I had heard that advanced maths like those mentioned above were too much for the PIC.
I am currently using a 16F877 but considering upgrading to a processor with much more program memory and running it a bit faster than my current 10Mhz.
Thankfully the compiler I am using has sin, cos, tan as well as asin, acos, and atan therefore at least in theory the processor will be able to do the maths.

I found a website called math forum which lists a formula for calculating a target lat and long from a start lat and long as well as a heading and a distance.
Are still playing around with the calcs on paper and google earth to try them out pefore implementing them in code.
I have no experience in maths and floating point numbers in the pic, is the PIC capable of performing navigational calcs and guidance in a timely manner?

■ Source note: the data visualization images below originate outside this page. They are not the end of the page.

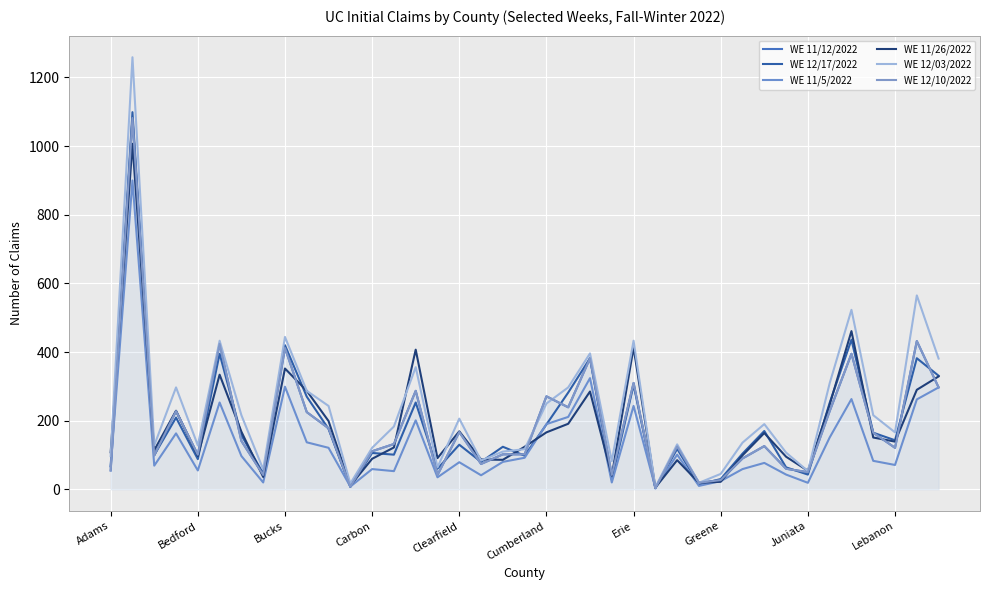

How many series are shown in this chart?

6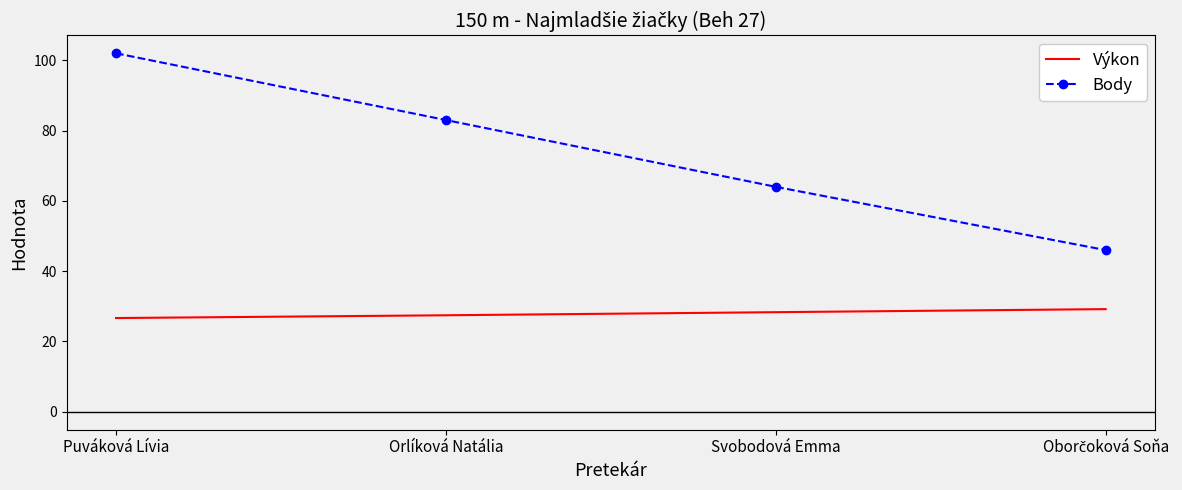

What position from the right is Orlíková Natália?

3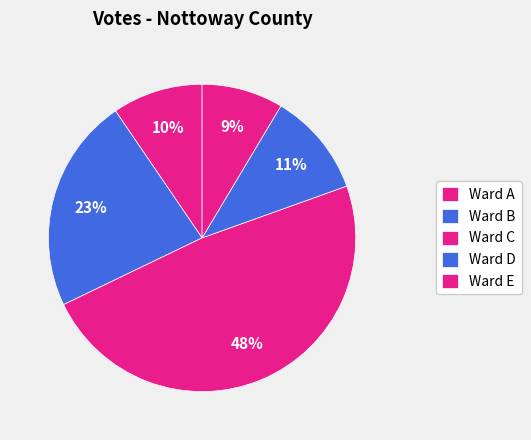

How many slices are in this pie chart?

5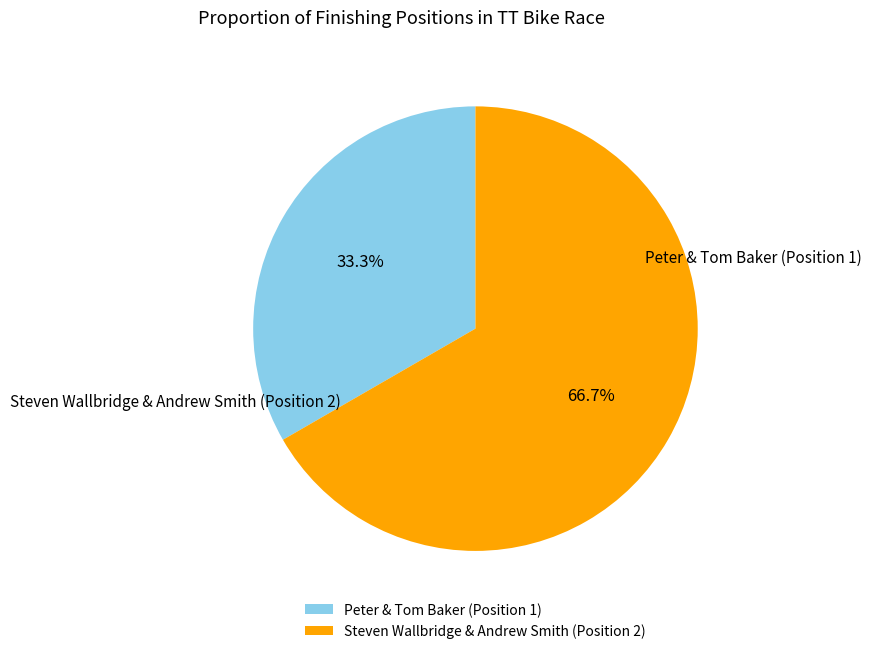

The Steven Wallbridge & Andrew Smith (Position 2) slice represents 67% of the pie. True or false?

True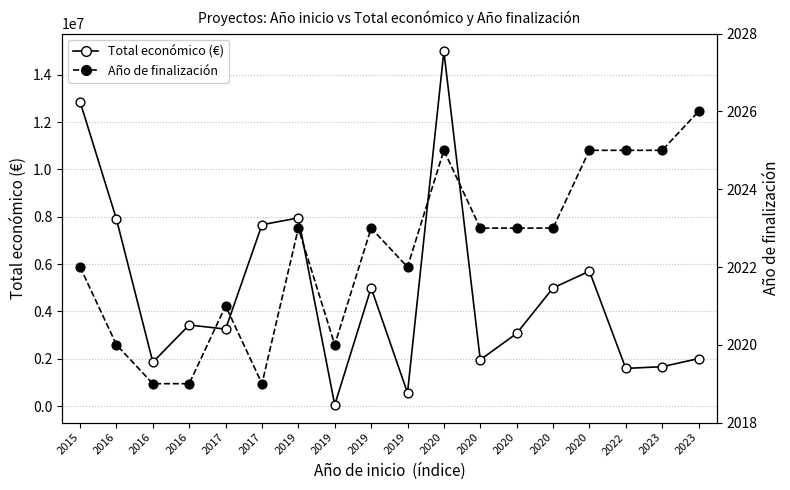

At how many categories does at least one series exceed 8985901?

2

Thanks for your help Chris

Regards

Bruce
Remember that you only have to do the calculations at most five times a second. And, as Jack mentioned, you can always use lookup tables.(which is what we do with ArduPilot running on a 20 MIPS Atmega.
U can work around the math by doing tricks like reading GPS in binary form. That gets you directly into fixed point base 2. Then you can determine angles and distances between points by doing iterative subtraction and lookup tables in fixed point. Personally stopped bothering with it and moved to 2 way radio for the FLOPS. If someone is trying to make a living on microcontroller coprocessors, by all means support their business.